(RTTNews) - (Adds Outlook, stock movement)
Polaris Inc. (PII) has revised down its annual guidance.
Mike Speetzen, CEO of Polaris, commented, The second quarter proved challenging as our industry continued to contend with elevated interest rates, inflation, and an increasingly cautious dealer and consumer. We have lowered our full-year guidance to reflect the decision to cut shipments and our expectations that current industry challenges remain in place for the remainder of the year."

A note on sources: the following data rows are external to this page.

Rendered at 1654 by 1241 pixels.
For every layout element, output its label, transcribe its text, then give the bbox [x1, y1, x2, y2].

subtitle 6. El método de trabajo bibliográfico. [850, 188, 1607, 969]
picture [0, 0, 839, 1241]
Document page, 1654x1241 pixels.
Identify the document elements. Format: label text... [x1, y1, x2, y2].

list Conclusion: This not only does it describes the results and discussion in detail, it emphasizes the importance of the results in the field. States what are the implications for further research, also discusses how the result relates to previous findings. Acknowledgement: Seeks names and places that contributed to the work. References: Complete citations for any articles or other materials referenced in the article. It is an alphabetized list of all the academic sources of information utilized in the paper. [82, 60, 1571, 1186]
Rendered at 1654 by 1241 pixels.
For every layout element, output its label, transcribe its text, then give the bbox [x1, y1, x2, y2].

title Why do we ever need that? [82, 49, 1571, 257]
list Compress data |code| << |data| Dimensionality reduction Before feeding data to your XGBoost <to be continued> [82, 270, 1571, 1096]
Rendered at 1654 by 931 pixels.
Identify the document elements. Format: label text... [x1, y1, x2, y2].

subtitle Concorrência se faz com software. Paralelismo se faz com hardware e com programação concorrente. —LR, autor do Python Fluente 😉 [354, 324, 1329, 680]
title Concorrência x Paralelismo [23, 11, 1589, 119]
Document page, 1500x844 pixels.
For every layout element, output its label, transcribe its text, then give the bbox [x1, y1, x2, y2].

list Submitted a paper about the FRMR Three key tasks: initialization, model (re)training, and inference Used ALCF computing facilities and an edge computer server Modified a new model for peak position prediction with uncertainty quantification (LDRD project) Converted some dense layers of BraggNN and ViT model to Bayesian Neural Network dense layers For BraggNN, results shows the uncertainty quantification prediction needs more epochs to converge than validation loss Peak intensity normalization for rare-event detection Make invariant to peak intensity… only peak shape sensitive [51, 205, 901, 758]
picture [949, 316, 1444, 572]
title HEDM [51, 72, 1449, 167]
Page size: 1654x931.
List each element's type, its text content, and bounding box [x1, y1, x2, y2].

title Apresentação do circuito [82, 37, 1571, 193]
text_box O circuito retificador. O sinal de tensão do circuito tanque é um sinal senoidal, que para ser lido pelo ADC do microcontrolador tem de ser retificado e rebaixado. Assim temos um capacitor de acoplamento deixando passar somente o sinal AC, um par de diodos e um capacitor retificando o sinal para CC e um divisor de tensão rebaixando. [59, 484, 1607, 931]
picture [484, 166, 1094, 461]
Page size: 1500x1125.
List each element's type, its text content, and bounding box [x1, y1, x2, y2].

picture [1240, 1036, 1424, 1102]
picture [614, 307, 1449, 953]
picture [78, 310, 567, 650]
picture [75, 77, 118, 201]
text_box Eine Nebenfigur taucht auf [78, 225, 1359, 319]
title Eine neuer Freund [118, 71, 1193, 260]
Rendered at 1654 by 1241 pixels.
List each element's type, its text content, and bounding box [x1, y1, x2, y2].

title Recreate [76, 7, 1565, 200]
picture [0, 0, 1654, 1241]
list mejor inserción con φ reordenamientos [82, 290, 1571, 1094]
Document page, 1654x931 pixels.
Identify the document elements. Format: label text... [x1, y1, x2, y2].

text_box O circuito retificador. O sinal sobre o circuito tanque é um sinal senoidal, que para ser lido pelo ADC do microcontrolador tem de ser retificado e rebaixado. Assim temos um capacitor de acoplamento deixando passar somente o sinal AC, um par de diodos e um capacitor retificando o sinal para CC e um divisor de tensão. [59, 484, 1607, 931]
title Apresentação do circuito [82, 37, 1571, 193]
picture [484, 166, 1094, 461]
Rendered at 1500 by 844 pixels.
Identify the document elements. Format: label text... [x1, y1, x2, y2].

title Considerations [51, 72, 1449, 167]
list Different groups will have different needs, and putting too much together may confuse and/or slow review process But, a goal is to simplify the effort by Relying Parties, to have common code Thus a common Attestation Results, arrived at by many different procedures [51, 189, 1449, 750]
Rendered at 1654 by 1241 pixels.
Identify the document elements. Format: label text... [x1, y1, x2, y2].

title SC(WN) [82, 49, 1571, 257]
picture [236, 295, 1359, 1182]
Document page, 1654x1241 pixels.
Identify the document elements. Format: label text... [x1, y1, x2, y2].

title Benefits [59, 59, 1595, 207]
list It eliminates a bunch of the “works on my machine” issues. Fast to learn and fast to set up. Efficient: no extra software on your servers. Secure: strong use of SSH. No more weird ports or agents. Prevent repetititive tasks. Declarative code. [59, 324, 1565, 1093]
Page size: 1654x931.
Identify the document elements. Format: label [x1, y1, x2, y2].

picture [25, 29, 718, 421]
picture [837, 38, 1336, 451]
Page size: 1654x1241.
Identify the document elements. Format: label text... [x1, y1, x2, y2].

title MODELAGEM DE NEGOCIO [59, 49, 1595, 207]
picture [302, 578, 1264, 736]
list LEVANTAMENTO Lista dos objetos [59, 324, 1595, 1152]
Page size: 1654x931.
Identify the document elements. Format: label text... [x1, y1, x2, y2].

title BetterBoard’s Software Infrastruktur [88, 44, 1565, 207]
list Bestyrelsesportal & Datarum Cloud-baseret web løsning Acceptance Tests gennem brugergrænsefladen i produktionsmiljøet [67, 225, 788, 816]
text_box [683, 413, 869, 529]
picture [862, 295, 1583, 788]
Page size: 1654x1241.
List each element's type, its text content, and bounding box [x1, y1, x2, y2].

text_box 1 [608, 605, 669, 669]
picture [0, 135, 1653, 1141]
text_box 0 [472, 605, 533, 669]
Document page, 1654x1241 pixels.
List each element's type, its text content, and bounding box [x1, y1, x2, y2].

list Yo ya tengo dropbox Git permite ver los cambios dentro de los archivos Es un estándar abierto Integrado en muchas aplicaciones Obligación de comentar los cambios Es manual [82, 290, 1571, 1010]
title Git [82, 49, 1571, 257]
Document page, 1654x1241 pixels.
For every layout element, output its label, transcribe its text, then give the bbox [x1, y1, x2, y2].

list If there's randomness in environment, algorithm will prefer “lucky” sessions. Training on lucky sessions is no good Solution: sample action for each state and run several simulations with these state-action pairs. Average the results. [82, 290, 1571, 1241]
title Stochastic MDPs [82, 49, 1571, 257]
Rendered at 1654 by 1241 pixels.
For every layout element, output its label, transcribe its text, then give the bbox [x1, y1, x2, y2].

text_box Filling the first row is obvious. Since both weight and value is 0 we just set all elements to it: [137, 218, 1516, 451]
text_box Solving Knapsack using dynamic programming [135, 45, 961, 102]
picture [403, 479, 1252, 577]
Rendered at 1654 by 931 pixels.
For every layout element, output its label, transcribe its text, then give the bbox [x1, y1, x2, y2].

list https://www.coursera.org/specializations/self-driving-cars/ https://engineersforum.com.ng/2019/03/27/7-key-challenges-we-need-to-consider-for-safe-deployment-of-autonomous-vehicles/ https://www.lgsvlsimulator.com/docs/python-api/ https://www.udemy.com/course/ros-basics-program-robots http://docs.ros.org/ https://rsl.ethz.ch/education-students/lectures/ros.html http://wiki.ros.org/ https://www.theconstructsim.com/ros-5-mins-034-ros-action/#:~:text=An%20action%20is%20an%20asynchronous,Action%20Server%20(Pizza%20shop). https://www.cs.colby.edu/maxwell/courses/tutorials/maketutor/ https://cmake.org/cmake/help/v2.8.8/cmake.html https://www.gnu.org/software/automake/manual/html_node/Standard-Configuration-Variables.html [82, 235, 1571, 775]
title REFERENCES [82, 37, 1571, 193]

Polaris now expects its adjusted earnings per share to decline 56 percent- 62 percent, versus the prior outlook of down 10 percent to 15 percent. Sales is projected to be down 17 percent to 20 percent, versus its previous outlook of down 5 to 7 percent.
The Street is expecting income per share of $7.5, on revenue of $8.31 billion, for the year.
PII was trading down by 16.91 percent at $68.25 per share in the pre-market trade on the New York Stock Exchange.
Q2 Results:
Polaris revealed a profit for second quarter that decreased from last year and missed the Street estimates.
The company's bottom line totaled $68.7 million, or $1.21 per share. This compares with $134.3 million, or $2.32 per share, in last year's second quarter.
Excluding items, Polaris Inc. reported adjusted earnings of $78.3 million or $1.38 per share for the period.
Analysts on average had expected the company to earn $2.23 per share, according to figures compiled by Thomson Reuters. Analysts' estimates typically exclude special items.
The company's revenue for the quarter fell 11.5% to $1.961 billion from $2.216 billion last year.
Polaris Inc. earnings at a glance (GAAP) :
-Earnings (Q2): $68.7 Mln. vs. $134.3 Mln. last year. -EPS (Q2): $1.21 vs. $2.32 last year. -Revenue (Q2): $1.961 Bln vs. $2.216 Bln last year.